-- THE DATA follows --
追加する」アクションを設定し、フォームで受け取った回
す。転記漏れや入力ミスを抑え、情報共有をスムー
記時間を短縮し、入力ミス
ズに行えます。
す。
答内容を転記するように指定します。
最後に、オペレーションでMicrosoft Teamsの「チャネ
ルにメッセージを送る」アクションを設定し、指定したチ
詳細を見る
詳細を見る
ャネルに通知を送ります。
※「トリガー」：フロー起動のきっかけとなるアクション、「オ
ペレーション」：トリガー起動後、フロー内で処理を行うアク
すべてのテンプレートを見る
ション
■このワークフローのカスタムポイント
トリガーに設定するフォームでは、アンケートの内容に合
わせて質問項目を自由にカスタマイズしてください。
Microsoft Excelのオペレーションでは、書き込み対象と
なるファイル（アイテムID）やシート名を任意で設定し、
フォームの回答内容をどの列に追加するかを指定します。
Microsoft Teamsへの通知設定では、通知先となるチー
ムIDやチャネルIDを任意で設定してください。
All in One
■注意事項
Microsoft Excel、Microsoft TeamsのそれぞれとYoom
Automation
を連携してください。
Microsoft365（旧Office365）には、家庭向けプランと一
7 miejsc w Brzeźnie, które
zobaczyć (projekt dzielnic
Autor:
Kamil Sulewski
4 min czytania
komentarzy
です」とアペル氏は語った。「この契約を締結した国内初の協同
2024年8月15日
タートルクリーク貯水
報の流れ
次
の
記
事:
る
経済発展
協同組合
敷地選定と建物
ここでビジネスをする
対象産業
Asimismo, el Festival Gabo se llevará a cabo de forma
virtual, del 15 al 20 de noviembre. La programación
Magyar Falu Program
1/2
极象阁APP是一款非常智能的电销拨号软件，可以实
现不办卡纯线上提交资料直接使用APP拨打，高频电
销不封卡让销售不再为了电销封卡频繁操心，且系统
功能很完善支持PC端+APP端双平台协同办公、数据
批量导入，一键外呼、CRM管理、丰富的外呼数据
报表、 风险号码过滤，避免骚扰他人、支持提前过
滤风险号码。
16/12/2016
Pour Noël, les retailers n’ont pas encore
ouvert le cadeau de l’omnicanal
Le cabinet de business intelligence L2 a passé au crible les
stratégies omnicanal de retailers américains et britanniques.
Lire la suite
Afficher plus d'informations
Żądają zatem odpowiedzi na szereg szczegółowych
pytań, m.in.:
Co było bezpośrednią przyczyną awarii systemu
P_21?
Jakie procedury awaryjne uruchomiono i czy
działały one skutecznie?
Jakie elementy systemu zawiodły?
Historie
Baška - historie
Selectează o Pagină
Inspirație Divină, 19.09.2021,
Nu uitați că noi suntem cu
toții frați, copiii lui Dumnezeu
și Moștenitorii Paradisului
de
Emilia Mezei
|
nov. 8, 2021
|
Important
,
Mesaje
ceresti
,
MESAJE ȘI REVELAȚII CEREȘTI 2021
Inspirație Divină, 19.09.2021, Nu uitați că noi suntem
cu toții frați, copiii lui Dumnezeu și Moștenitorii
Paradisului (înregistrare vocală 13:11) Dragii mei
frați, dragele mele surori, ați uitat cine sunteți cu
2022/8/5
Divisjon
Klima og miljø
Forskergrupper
-- THE DATA concluded --
— TASK PROMPT —
What are the lines, exactly as written above, from the line with "Afficher plus d'informations" to the line with "Nu uitați că noi suntem cu", both included? Output only those.

— RESULT OF THE TASK —
Afficher plus d'informations
Żądają zatem odpowiedzi na szereg szczegółowych
pytań, m.in.:
Co było bezpośrednią przyczyną awarii systemu
P_21?
Jakie procedury awaryjne uruchomiono i czy
działały one skutecznie?
Jakie elementy systemu zawiodły?
Historie
Baška - historie
Selectează o Pagină
Inspirație Divină, 19.09.2021,
Nu uitați că noi suntem cu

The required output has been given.